Im Massif Central mit den falschen Schuhen
20.11.2023. Heute ging es quer durch das Massif Central in der Mitte Frankreichs. Eigentlich mehr darüber als durch. Die Autobahn führte mehrfach bis fast auf 1.000 Meter. Es gab spektakuläre Ausblicke von hohen Brücken in nebelvolle Täler. Berge und Hügel, die mystisch von der Sonne erhellt wurden und eine atemberaubend schöne Landschaft boten.

Zum Glück waren wir nicht eine Woche später unterwegs, wir hätten sonst einige Problem gehabt. An jeder Einfahrt wiesen Schilder darauf hin, dass die Strecke nur mit Winterreifen oder mitgeführten Schneeketten zu befahren sei, und das in der kompletten Zeit von 01.11.2023 bis 31.03.2024.

Oje, ich hatte ja nur Allwetterreifen aufgezogen. Schneeketten hatten wir nun wirklich nicht eingeplant. Aber wie gesagt, das Wetter war gut. Wir sahen kein einziges Gendarmerie Fahrzeug und konnten uns so einen riesigen Umweg um das Massif Central ersparen.
Nach dem Massif Central wurde es niedriger aber nicht flach, im Gegenteil. Wir durchquerten die Auvergne mit den unzähligen Vulkankegeln. Selbst den Puy de Dome, den bekanntesten und sagenumwobenen erloschenen Vulkan der Auvergne konnten wir in nicht allzu großer Entfernung sehen.

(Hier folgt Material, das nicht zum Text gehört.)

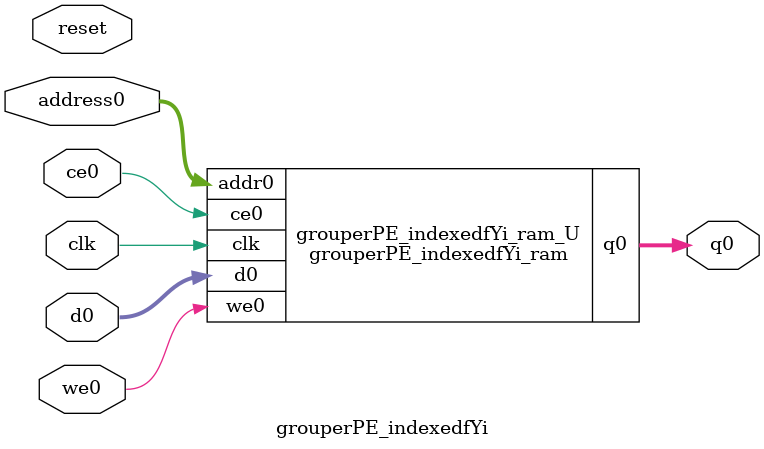
<source format=v>

`timescale 1 ns / 1 ps
module grouperPE_indexedfYi_ram (addr0, ce0, d0, we0, q0,  clk);

parameter DWIDTH = 8;
parameter AWIDTH = 15;
parameter MEM_SIZE = 32768;

input[AWIDTH-1:0] addr0;
input ce0;
input[DWIDTH-1:0] d0;
input we0;
output reg[DWIDTH-1:0] q0;
input clk;

(* ram_style = "block" *)reg [DWIDTH-1:0] ram[0:MEM_SIZE-1];




always @(posedge clk)  
begin 
    if (ce0) 
    begin
        if (we0) 
        begin 
            ram[addr0] <= d0; 
            q0 <= d0;
        end 
        else 
            q0 <= ram[addr0];
    end
end


endmodule


`timescale 1 ns / 1 ps
module grouperPE_indexedfYi(
    reset,
    clk,
    address0,
    ce0,
    we0,
    d0,
    q0);

parameter DataWidth = 32'd8;
parameter AddressRange = 32'd32768;
parameter AddressWidth = 32'd15;
input reset;
input clk;
input[AddressWidth - 1:0] address0;
input ce0;
input we0;
input[DataWidth - 1:0] d0;
output[DataWidth - 1:0] q0;



grouperPE_indexedfYi_ram grouperPE_indexedfYi_ram_U(
    .clk( clk ),
    .addr0( address0 ),
    .ce0( ce0 ),
    .we0( we0 ),
    .d0( d0 ),
    .q0( q0 ));

endmodule


</source>
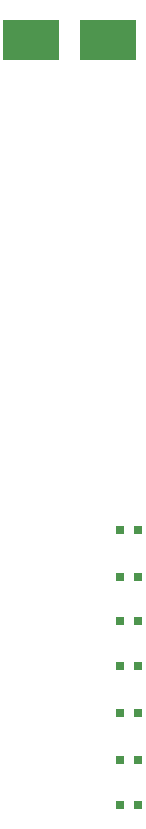
<source format=gbr>
G04*
G04 #@! TF.GenerationSoftware,Altium Limited,Altium Designer,24.1.2 (44)*
G04*
G04 Layer_Color=8421504*
%FSLAX25Y25*%
%MOIN*%
G70*
G04*
G04 #@! TF.SameCoordinates,A85318EA-E4D8-42E9-B0A6-CF3BD3DAF5E5*
G04*
G04*
G04 #@! TF.FilePolarity,Positive*
G04*
G01*
G75*
%ADD17R,0.18504X0.13504*%
%ADD18R,0.03150X0.03150*%
D17*
X1048228Y605315D02*
D03*
X1073819D02*
D03*
D18*
X1083661Y441929D02*
D03*
X1077756D02*
D03*
X1083661Y365158D02*
D03*
X1077756D02*
D03*
X1083661Y396654D02*
D03*
X1077756D02*
D03*
X1083661Y350394D02*
D03*
X1077756D02*
D03*
X1083661Y380906D02*
D03*
X1077756D02*
D03*
X1083661Y411417D02*
D03*
X1077756D02*
D03*
X1083661Y426181D02*
D03*
X1077756D02*
D03*
M02*

</source>
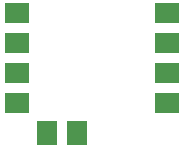
<source format=gbs>
G04 DipTrace 2.4.0.2*
%INECGADCBufferAry.gbs*%
%MOIN*%
%ADD45R,0.0685X0.0816*%
%ADD47R,0.0816X0.0685*%
%FSLAX44Y44*%
G04*
G70*
G90*
G75*
G01*
%LNBotMask*%
%LPD*%
D47*
X8937Y7937D3*
Y6937D3*
Y5937D3*
Y4937D3*
X3937D3*
Y5937D3*
Y6937D3*
Y7937D3*
D45*
X5937Y3937D3*
X4937D3*
M02*

</source>
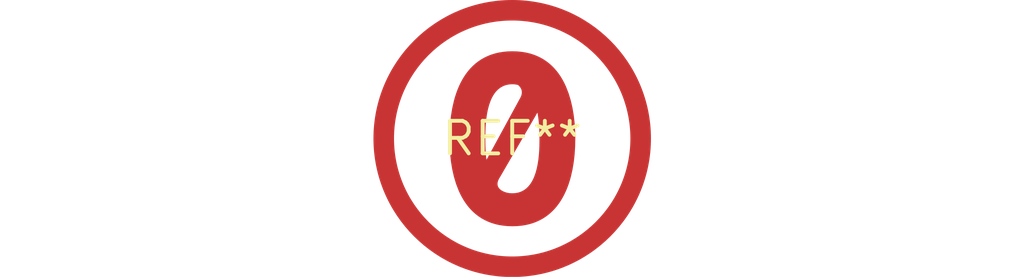
<source format=kicad_pcb>
(kicad_pcb (version 20240108) (generator pcbnew)

  (general
    (thickness 1.6)
  )

  (paper "A4")
  (layers
    (0 "F.Cu" signal)
    (31 "B.Cu" signal)
    (32 "B.Adhes" user "B.Adhesive")
    (33 "F.Adhes" user "F.Adhesive")
    (34 "B.Paste" user)
    (35 "F.Paste" user)
    (36 "B.SilkS" user "B.Silkscreen")
    (37 "F.SilkS" user "F.Silkscreen")
    (38 "B.Mask" user)
    (39 "F.Mask" user)
    (40 "Dwgs.User" user "User.Drawings")
    (41 "Cmts.User" user "User.Comments")
    (42 "Eco1.User" user "User.Eco1")
    (43 "Eco2.User" user "User.Eco2")
    (44 "Edge.Cuts" user)
    (45 "Margin" user)
    (46 "B.CrtYd" user "B.Courtyard")
    (47 "F.CrtYd" user "F.Courtyard")
    (48 "B.Fab" user)
    (49 "F.Fab" user)
    (50 "User.1" user)
    (51 "User.2" user)
    (52 "User.3" user)
    (53 "User.4" user)
    (54 "User.5" user)
    (55 "User.6" user)
    (56 "User.7" user)
    (57 "User.8" user)
    (58 "User.9" user)
  )

  (setup
    (pad_to_mask_clearance 0)
    (pcbplotparams
      (layerselection 0x00010fc_ffffffff)
      (plot_on_all_layers_selection 0x0000000_00000000)
      (disableapertmacros false)
      (usegerberextensions false)
      (usegerberattributes false)
      (usegerberadvancedattributes false)
      (creategerberjobfile false)
      (dashed_line_dash_ratio 12.000000)
      (dashed_line_gap_ratio 3.000000)
      (svgprecision 4)
      (plotframeref false)
      (viasonmask false)
      (mode 1)
      (useauxorigin false)
      (hpglpennumber 1)
      (hpglpenspeed 20)
      (hpglpendiameter 15.000000)
      (dxfpolygonmode false)
      (dxfimperialunits false)
      (dxfusepcbnewfont false)
      (psnegative false)
      (psa4output false)
      (plotreference false)
      (plotvalue false)
      (plotinvisibletext false)
      (sketchpadsonfab false)
      (subtractmaskfromsilk false)
      (outputformat 1)
      (mirror false)
      (drillshape 1)
      (scaleselection 1)
      (outputdirectory "")
    )
  )

  (net 0 "")

  (footprint "Symbol_CC-PublicDomain_CopperTop_Big" (layer "F.Cu") (at 0 0))

)

</source>
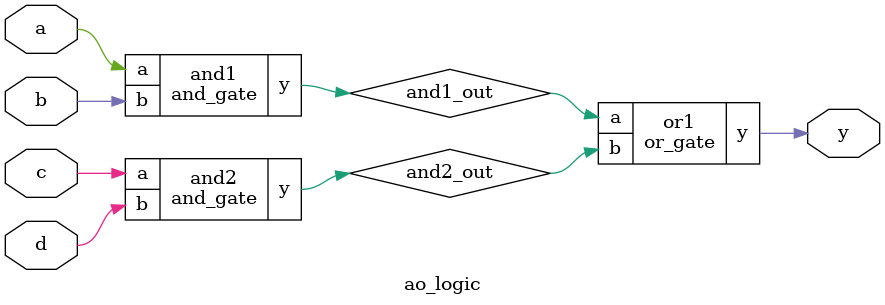
<source format=v>
module and_gate(
    input a, b,
    output y
);
    assign y = a & b;
endmodule

module or_gate(
    input a, b,
    output y
);
    assign y = a | b;
endmodule

module ao_logic(
    input a, b, c, d,
    output y
);
    wire and1_out, and2_out;
    
    and_gate and1(
        .a(a),
        .b(b),
        .y(and1_out)
    );
    
    and_gate and2(
        .a(c),
        .b(d),
        .y(and2_out)
    );
    
    or_gate or1(
        .a(and1_out),
        .b(and2_out),
        .y(y)
    );
endmodule
</source>
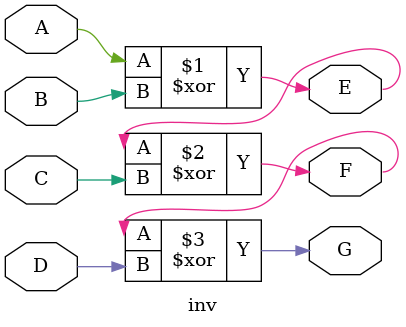
<source format=v>
`timescale 1ns / 1ps

module inv(
    input A,
    input B,
    input C,
    input D,
    
    output E,
    output F,
    output G
    );
    
    assign E = A^B;
    assign F = E^C;
    assign G = F^D;
    
endmodule


</source>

Den letzten Übernachtungsplatz der Fahrt erreichten wir dann bei Saint-Vit, kurz vor Besancon. Bei einem großen Sportgelände gab es genügend große Parkplätze, auf denen es sich prima und ruhig stehen liess. Wir waren wieder einmal an dem schönen Doubs, und hatten nach der langen Fahrt noch einen schönen ausgedehnten Abendspaziergang am Fluss entlang.
Sowohl der Doubs, als auch ein Platz bei Sportanlagen waren ja mittlerweile alte Bekannte geworden.
Durch das Franche Comte und das Elsaß nach Memphis
21.11.2023. An Besancon, Belfort, Muhlhouse und Colmar vorbei ging es bei Eschau über die Pierre-Pflimlin-Brücke nach Deutschland und dort nach Memphis.
Nicht Memphis in Tennessee, sondern Memphis, sprich Memprechtshofen, bei Rheinau-Freistett.
Sybilles Mama freute sich riesig und war glücklich, dass wir Drei die Fahrt gut hinter uns gebracht hatten. Wir hatten die letzten Tage ihr gegenüber immer gemogelt und sie in dem Glauben gelassen, dass wir erst am Mittwoch ankommen würden.
Nach fünf Tagen und 2.100 Kilometern war die Fahrt beendet.
Es ging in Spanien von der portugiesischen Grenze durch ganz Galicien, Asturien und Kantabrien an der Atlantikküste entlang bis nach Irun, das im spanischen Baskenland liegt.
Im französischen Teil der Route ging es durch die Regionen Nouvelle Aquitane, Auvergne Rhone Alpes, Franche Comte und Grand Est.
Um Dir den Abschied vom FREI SEIN etwas und mir zu versüßen und Dich langsam zu entwöhnen, gibt es noch einige Blogs mit Splitt am Rand unserer Reise. Auch zu einigen anderen Themen haben wir noch einiges auf Lager.
Also, wenn Du möchtest geht die Reise noch einige Zeit weiter, was mich sehr freuen würde. Aber dazu dann bald mehr. Auf jeden Fall melde ich mich vor Weihnachten wieder bei Dir!
Als Abschluss heute ein abgewandelter Liedtext der österreichischen Gruppe STS mit dem Titel:
Irgendwann bleib ich dann dort
Die letzten Monate waren sehr schön
Wir sind oft in irgendeiner Bucht gelegen
Die Sonne wie Feuer auf der Haut
Du riechst das Wasser und nichts ist laut
Irgendwo am Atlantikstrand
Jede Menge weißer Sand
Unter uns nur feiner Sand
Nach zwei drei Wochen haben wir es gespürt
Wir haben das Lebensgefühl dort inhaliert
Die Gedanken drehen sich um
Was vorher wichtig war ist jetzt ganz dumm
Wir sitzen unter einem Olivenbaum
Und spielen mit einem Stein
Es ist so herrlich anders als Daheim
Und irgendwann bleiben wir dann dort
Lassen alles liegen und stehen
Gehen von daheim für immer fort
Darauf kriegst Du unser Wort
Wie viele Jahre auch noch vergehen
Irgendwann bleiben wir dann dort.
Es passt einfach zu gut zu dem was war, was gerade ist und kommen wird.